THE TASK: Rename "common name" to "vernacular name" throughout the items below, and write out every line again with nothing else changed.

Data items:

%%

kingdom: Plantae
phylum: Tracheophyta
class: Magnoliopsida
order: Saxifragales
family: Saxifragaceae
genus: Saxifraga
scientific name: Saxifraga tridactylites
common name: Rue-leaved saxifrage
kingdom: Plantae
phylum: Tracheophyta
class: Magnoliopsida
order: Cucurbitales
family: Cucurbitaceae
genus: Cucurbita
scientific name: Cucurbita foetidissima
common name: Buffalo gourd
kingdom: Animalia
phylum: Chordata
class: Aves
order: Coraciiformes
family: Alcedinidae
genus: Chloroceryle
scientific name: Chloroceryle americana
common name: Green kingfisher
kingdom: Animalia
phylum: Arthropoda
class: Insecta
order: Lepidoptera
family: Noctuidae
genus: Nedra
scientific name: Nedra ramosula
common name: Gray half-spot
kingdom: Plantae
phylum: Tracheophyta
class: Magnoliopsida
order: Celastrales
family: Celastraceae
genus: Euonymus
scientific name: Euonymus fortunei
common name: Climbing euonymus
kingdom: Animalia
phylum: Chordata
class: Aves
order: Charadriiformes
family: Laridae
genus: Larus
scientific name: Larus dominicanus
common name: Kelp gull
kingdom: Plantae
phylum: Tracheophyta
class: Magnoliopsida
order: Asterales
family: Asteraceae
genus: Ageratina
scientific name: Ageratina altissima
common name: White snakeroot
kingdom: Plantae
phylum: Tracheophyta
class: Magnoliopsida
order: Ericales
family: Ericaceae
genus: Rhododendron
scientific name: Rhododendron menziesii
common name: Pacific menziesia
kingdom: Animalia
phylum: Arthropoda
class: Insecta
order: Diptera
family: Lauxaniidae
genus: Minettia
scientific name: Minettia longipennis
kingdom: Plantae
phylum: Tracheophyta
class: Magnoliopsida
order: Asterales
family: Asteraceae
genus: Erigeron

%%

OUTPUT OF THE EXERCISE:
kingdom: Plantae
phylum: Tracheophyta
class: Magnoliopsida
order: Saxifragales
family: Saxifragaceae
genus: Saxifraga
scientific name: Saxifraga tridactylites
vernacular name: Rue-leaved saxifrage
kingdom: Plantae
phylum: Tracheophyta
class: Magnoliopsida
order: Cucurbitales
family: Cucurbitaceae
genus: Cucurbita
scientific name: Cucurbita foetidissima
vernacular name: Buffalo gourd
kingdom: Animalia
phylum: Chordata
class: Aves
order: Coraciiformes
family: Alcedinidae
genus: Chloroceryle
scientific name: Chloroceryle americana
vernacular name: Green kingfisher
kingdom: Animalia
phylum: Arthropoda
class: Insecta
order: Lepidoptera
family: Noctuidae
genus: Nedra
scientific name: Nedra ramosula
vernacular name: Gray half-spot
kingdom: Plantae
phylum: Tracheophyta
class: Magnoliopsida
order: Celastrales
family: Celastraceae
genus: Euonymus
scientific name: Euonymus fortunei
vernacular name: Climbing euonymus
kingdom: Animalia
phylum: Chordata
class: Aves
order: Charadriiformes
family: Laridae
genus: Larus
scientific name: Larus dominicanus
vernacular name: Kelp gull
kingdom: Plantae
phylum: Tracheophyta
class: Magnoliopsida
order: Asterales
family: Asteraceae
genus: Ageratina
scientific name: Ageratina altissima
vernacular name: White snakeroot
kingdom: Plantae
phylum: Tracheophyta
class: Magnoliopsida
order: Ericales
family: Ericaceae
genus: Rhododendron
scientific name: Rhododendron menziesii
vernacular name: Pacific menziesia
kingdom: Animalia
phylum: Arthropoda
class: Insecta
order: Diptera
family: Lauxaniidae
genus: Minettia
scientific name: Minettia longipennis
kingdom: Plantae
phylum: Tracheophyta
class: Magnoliopsida
order: Asterales
family: Asteraceae
genus: Erigeron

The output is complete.